==== Supplied material ====

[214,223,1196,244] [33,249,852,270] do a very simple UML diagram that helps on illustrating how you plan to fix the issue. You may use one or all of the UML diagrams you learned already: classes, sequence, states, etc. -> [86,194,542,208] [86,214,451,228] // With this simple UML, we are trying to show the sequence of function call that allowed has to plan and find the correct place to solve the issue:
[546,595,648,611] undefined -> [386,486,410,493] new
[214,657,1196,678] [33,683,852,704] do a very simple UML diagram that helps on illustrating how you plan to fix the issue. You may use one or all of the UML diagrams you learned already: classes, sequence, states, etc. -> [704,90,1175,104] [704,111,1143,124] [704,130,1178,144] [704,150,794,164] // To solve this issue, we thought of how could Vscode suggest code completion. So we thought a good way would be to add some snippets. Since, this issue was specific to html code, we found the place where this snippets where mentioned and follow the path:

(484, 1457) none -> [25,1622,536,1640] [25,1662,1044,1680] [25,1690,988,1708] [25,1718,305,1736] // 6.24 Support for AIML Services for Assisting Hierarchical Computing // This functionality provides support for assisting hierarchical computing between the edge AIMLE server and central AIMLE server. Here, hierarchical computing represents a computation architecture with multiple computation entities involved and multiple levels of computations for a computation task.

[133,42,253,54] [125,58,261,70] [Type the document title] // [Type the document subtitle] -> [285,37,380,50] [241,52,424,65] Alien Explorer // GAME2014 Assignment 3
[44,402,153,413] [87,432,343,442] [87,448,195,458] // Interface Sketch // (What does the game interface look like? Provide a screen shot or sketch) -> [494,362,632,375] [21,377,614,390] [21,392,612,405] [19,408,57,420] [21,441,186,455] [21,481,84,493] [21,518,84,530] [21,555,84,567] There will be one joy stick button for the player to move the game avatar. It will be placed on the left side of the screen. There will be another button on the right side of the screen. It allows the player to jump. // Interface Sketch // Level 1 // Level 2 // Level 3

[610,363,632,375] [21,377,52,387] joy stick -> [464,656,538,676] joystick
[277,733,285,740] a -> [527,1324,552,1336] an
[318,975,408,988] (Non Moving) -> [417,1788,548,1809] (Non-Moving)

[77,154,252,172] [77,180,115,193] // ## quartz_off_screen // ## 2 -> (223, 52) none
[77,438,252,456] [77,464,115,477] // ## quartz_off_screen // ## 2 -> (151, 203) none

====

# What needs to be done
The material must be reproduced word for word.

# Exercise response
[214,223,1196,244] [33,249,852,270] do a very simple UML diagram that helps on illustrating how you plan to fix the issue. You may use one or all of the UML diagrams you learned already: classes, sequence, states, etc. -> [86,194,542,208] [86,214,451,228] // With this simple UML, we are trying to show the sequence of function call that allowed has to plan and find the correct place to solve the issue:
[546,595,648,611] undefined -> [386,486,410,493] new
[214,657,1196,678] [33,683,852,704] do a very simple UML diagram that helps on illustrating how you plan to fix the issue. You may use one or all of the UML diagrams you learned already: classes, sequence, states, etc. -> [704,90,1175,104] [704,111,1143,124] [704,130,1178,144] [704,150,794,164] // To solve this issue, we thought of how could Vscode suggest code completion. So we thought a good way would be to add some snippets. Since, this issue was specific to html code, we found the place where this snippets where mentioned and follow the path:

(484, 1457) none -> [25,1622,536,1640] [25,1662,1044,1680] [25,1690,988,1708] [25,1718,305,1736] // 6.24 Support for AIML Services for Assisting Hierarchical Computing // This functionality provides support for assisting hierarchical computing between the edge AIMLE server and central AIMLE server. Here, hierarchical computing represents a computation architecture with multiple computation entities involved and multiple levels of computations for a computation task.

[133,42,253,54] [125,58,261,70] [Type the document title] // [Type the document subtitle] -> [285,37,380,50] [241,52,424,65] Alien Explorer // GAME2014 Assignment 3
[44,402,153,413] [87,432,343,442] [87,448,195,458] // Interface Sketch // (What does the game interface look like? Provide a screen shot or sketch) -> [494,362,632,375] [21,377,614,390] [21,392,612,405] [19,408,57,420] [21,441,186,455] [21,481,84,493] [21,518,84,530] [21,555,84,567] There will be one joy stick button for the player to move the game avatar. It will be placed on the left side of the screen. There will be another button on the right side of the screen. It allows the player to jump. // Interface Sketch // Level 1 // Level 2 // Level 3

[610,363,632,375] [21,377,52,387] joy stick -> [464,656,538,676] joystick
[277,733,285,740] a -> [527,1324,552,1336] an
[318,975,408,988] (Non Moving) -> [417,1788,548,1809] (Non-Moving)

[77,154,252,172] [77,180,115,193] // ## quartz_off_screen // ## 2 -> (223, 52) none
[77,438,252,456] [77,464,115,477] // ## quartz_off_screen // ## 2 -> (151, 203) none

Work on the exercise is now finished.